The growth of the Canadian golf industry is also in part a reflection of the changing Canadian demographics. The most significant change is the aging of the Canadian population, specifically those who are part of the baby boomer generation. Today, the baby boomer generation is in transition from the labor force to retirement. When retired, this generation tends to have more free time and fewer general expenses. As a result, golf has become an attractive hobby and recreational activity. Golf has also been favored by this age group over other activities because it requires low levels of physical exertion.
Junior golfer participation rates, aged 12-17, are down slightly from 17.6 percent or 432,000 in 2001 to 14.6 percent or 379,000 in 2006. This is a decrease of 12.3 percent in the total junior golfer population. The decrease is largely the result of drop-off among boys. Meanwhile, golf participation rates among junior-aged girls have risen slightly, from 5 percent to 8.1 percent in the same time. In July 2009, the Canadian Government announced an initiative to increase participation levels among youth in an effort to build the sport of golf in Canada. The department of Canadian Heritage is providing funding of $715,000 to the Royal Canadian Golf Association through its Sport Support Program which is aimed at developing athletes and coaches. This funding will help to ensure the growth and the success of this sport in Canada.

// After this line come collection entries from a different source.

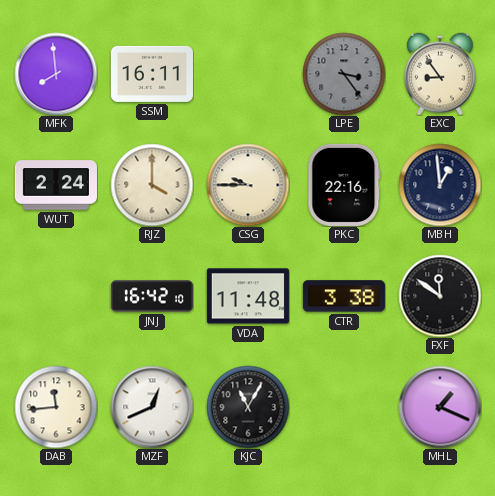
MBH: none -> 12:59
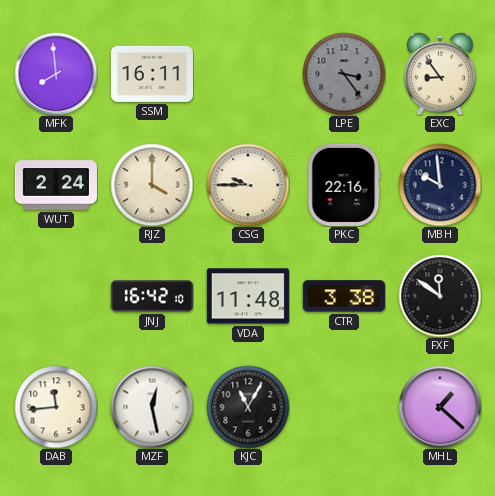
MBH: 12:59 -> 9:59
MZF: 12:41 -> 12:28
MHL: 1:19 -> 1:22
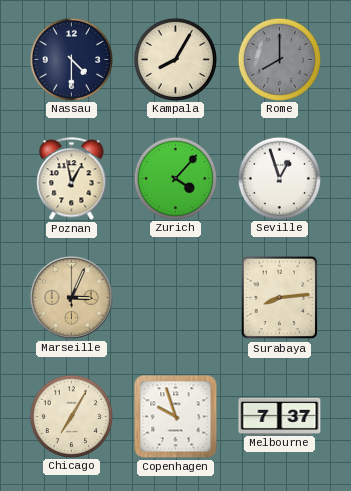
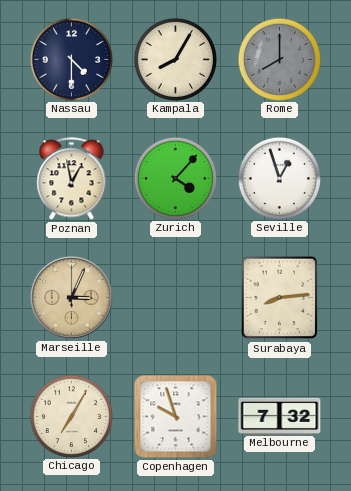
Melbourne: 7:37 -> 7:32
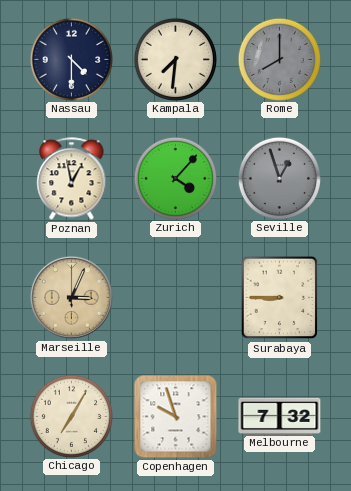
Kampala: 8:05 -> 7:31
Seville dial: white -> grey
Surabaya: 8:14 -> 8:45
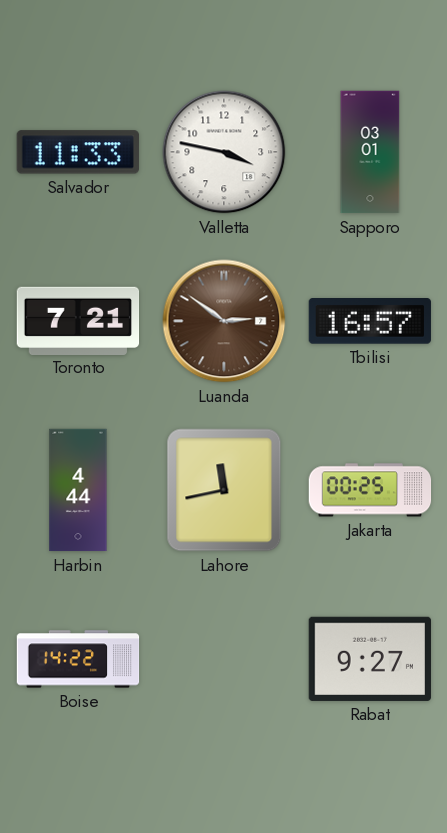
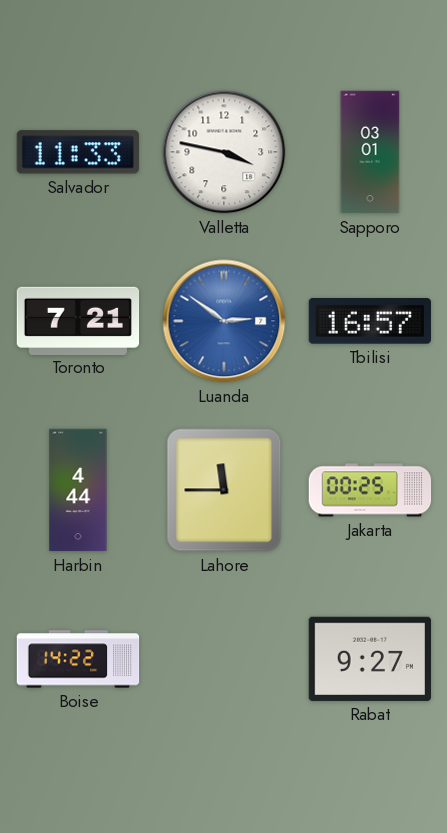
Luanda dial: brown -> blue
Lahore: 11:43 -> 11:45
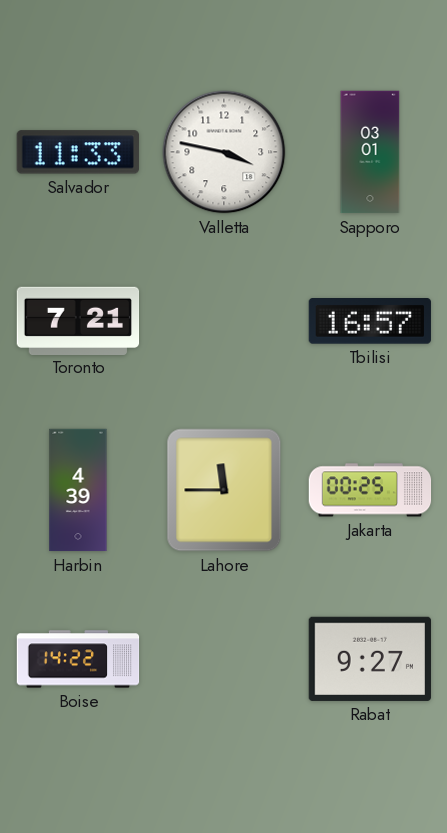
Luanda: 2:51 -> none
Harbin: 4:44 -> 4:39
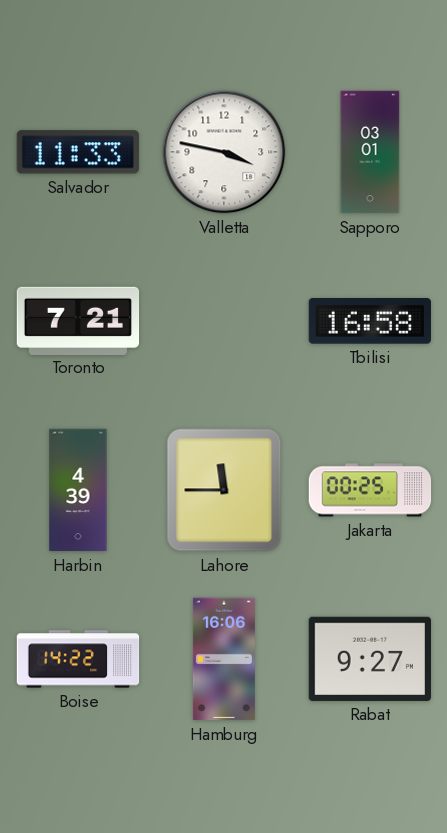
Tbilisi: 16:57 -> 16:58
Hamburg: none -> 16:06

The traditional long Canadian winters and short-lived summers have given way to more moderate transitions between seasons. These weather pattern changes have allowed golf courses to start fertilizing and preparing their greens earlier in the year in order to accommodate an earlier start to the season such as in late March or early April instead of the traditional tee-off time in late April or early May.
Additionally, the longer summers have also helped accommodate those who enjoy golfing late into the fall. In the past, Canadians may have chosen not to golf because renting equipment was expensive. Canadians may also have been hesitant to make a large investment in purchasing their own golf equipment because the length of the golfing season was never certain. This extended season and the relatively stable and consistent summer weather in the past couple of years has made Canadians more likely to make an investment in golf equipment and to participate in the sport.
In summary, due to more moderate temperatures and longer summers, the changing demographics of Canadian golfers (now including more retired people and women), and the support from the federal government to increase participation in golf the golf industry in Canada has seen significant growth in recent years and experts expect this trend to continue.